Docker compose: mount docker.sock + install Docker CLI so Cookbook can reach sibling containers

Cookbook now needs to docker-exec into ollama-rocm (and any other sibling container holding a model server) from inside its own container, so: - Dockerfile installs the Docker CLI from the static binary tarball (the Debian docker.io package ships dockerd but not the client on slim) - docker-compose.yml bind-mounts /var/run/docker.sock and adds group_add for the host docker group (default GID 963) - entrypoint.sh detects the socket GID, creates a local group with that GID, and runs usermod -aG before gosu-dropping to the app user so the supplementary group propagates through (gosu strips by default)
2026-06-28 15:45:22 -04:00 · 2026-06-19 00:32:47 +00:00
parent d70c00e8d2
commit b3e186746a
3 changed files with 58 additions and 2 deletions
@@ -20,6 +20,23 @@ RUN apt-get update && apt-get install -y --no-install-recommends \
    gosu \
    && rm -rf /var/lib/apt/lists/*

+# Docker CLI (client only — daemon stays on the host via the
+# /var/run/docker.sock mount).

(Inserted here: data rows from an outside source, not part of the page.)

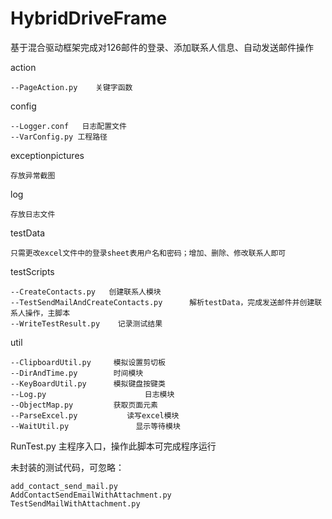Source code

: # HybridDriveFrame
基于混合驱动框架完成对126邮件的登录、添加联系人信息、自动发送邮件操作


action
    
    --PageAction.py    关键字函数

config

    --Logger.conf   日志配置文件
    --VarConfig.py 工程路径

exceptionpictures

    存放异常截图

log 

    存放日志文件

testData

    只需更改excel文件中的登录sheet表用户名和密码；增加、删除、修改联系人即可

testScripts

    --CreateContacts.py   创建联系人模块
    --TestSendMailAndCreateContacts.py      解析testData，完成发送邮件并创建联系人操作，主脚本
    --WriteTestResult.py    记录测试结果

util

    --ClipboardUtil.py     模拟设置剪切板
    --DirAndTime.py        时间模块
    --KeyBoardUtil.py      模拟键盘按键类
    --Log.py                      日志模块
    --ObjectMap.py         获取页面元素
    --ParseExcel.py           读写excel模块
    --WaitUtil.py               显示等待模块

RunTest.py    主程序入口，操作此脚本可完成程序运行
 
未封装的测试代码，可忽略：

    add_contact_send_mail.py
    AddContactSendEmailWithAttachment.py
    TestSendMailWithAttachment.py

The Debian `docker.io` package ships
+# dockerd but not the client binary on slim, so grab the static client
+# tarball from download.docker.com instead.
+ARG DOCKER_CLI_VERSION=27.5.1
+RUN ARCH="$(dpkg --print-architecture)" \
+    && case "$ARCH" in \
+         amd64) DARCH=x86_64 ;; \
+         arm64) DARCH=aarch64 ;; \
+         *) echo "unsupported arch $ARCH"; exit 1 ;; \
+       esac \
+    && curl -fsSL "https://download.docker.com/linux/static/stable/${DARCH}/docker-${DOCKER_CLI_VERSION}.tgz" \
+       -o /tmp/docker.tgz \
+    && tar -xzf /tmp/docker.tgz -C /tmp \
+    && install -m 0755 /tmp/docker/docker /usr/local/bin/docker \
+    && rm -rf /tmp/docker /tmp/docker.tgz
+
 WORKDIR /app

 # Install Python deps first (layer cache). Optional extras (PyMuPDF AGPL, etc.)